### Selection
[start]
Re: [PATCH v2 1/2] iommu/dma: Add support for DMA_ATTR_FORCE_CONTIGUOUS

From: Robin Murphy
Date: Fri Jan 27 2017 - 12:50:27 EST


Hi Geert,

On 27/01/17 15:34, Geert Uytterhoeven wrote:
> Add helpers for allocating physically contiguous DMA buffers to the
> generic IOMMU DMA code. This can be useful when two or more devices
> with different memory requirements are involved in buffer sharing.
>
> The iommu_dma_{alloc,free}_contiguous() functions complement the existing
> iommu_dma_{alloc,free}() functions, and allow architecture-specific code
> to implement support for the DMA_ATTR_FORCE_CONTIGUOUS attribute on
> systems with an IOMMU. As this uses the CMA allocator, setting this
> attribute has a runtime-dependency on CONFIG_DMA_CMA.
>
> Note that unlike the existing iommu_dma_alloc() helper,
> iommu_dma_alloc_contiguous() has no callback to flush pages.
> Ensuring the returned region is made visible to a non-coherent device is
> the responsibility of the caller.
>
> Signed-off-by: Geert Uytterhoeven <geert+renesas@xxxxxxxxx>
> ---
> v2:
> - Provide standalone iommu_dma_{alloc,free}_contiguous() functions, as
> requested by Robin Murphy,
> - Simplify operations by getting rid of the page array/scatterlist
> dance, as the buffer is contiguous,
> - Move CPU cache magement into the caller, which is much simpler with
> a single contiguous buffer.

Thanks for the rework, that's a lot easier to make sense of! Now, please
don't hate me, but...

> ---
> drivers/iommu/dma-iommu.c | 72 +++++++++++++++++++++++++++++++++++++++++++++++
> include/linux/dma-iommu.h | 4 +++
> 2 files changed, 76 insertions(+)
[end]
### Available records
[start]
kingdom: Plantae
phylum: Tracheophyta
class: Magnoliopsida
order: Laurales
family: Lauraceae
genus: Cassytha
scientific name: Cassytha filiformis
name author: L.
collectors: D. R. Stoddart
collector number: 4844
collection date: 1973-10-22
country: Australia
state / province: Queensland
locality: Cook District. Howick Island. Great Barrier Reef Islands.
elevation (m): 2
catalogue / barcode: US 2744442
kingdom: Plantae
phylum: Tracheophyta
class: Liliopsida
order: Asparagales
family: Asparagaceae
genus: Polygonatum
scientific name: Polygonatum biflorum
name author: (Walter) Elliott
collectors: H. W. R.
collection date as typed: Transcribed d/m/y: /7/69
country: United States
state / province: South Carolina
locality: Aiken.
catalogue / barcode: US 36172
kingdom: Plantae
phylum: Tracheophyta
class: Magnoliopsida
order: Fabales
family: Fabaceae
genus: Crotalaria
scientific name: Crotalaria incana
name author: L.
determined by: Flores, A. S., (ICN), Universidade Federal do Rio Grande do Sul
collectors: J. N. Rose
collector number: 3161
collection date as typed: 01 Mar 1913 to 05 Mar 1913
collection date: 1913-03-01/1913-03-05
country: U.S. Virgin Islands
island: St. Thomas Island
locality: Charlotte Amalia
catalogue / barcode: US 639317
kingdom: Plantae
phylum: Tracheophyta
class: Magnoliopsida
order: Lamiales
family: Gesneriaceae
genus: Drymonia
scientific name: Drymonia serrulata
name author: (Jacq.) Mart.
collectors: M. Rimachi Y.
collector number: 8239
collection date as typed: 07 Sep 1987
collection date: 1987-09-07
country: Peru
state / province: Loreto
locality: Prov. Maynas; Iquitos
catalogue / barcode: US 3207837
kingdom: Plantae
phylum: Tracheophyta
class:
[end]
### Tasks
1. In the patch email, which kernel configuration option does setting the DMA_ATTR_FORCE_CONTIGUOUS attribute depend on at runtime?
2. From the records, copy everything from the line containing "locality: Cook District." down to the line containing "catalogue / barcode: US 36172", including both of those lines.
The records have no connection to the patch email.

### Final results
1. CONFIG_DMA_CMA

2.
locality: Cook District. Howick Island. Great Barrier Reef Islands.
elevation (m): 2
catalogue / barcode: US 2744442
kingdom: Plantae
phylum: Tracheophyta
class: Liliopsida
order: Asparagales
family: Asparagaceae
genus: Polygonatum
scientific name: Polygonatum biflorum
name author: (Walter) Elliott
collectors: H. W. R.
collection date as typed: Transcribed d/m/y: /7/69
country: United States
state / province: South Carolina
locality: Aiken.
catalogue / barcode: US 36172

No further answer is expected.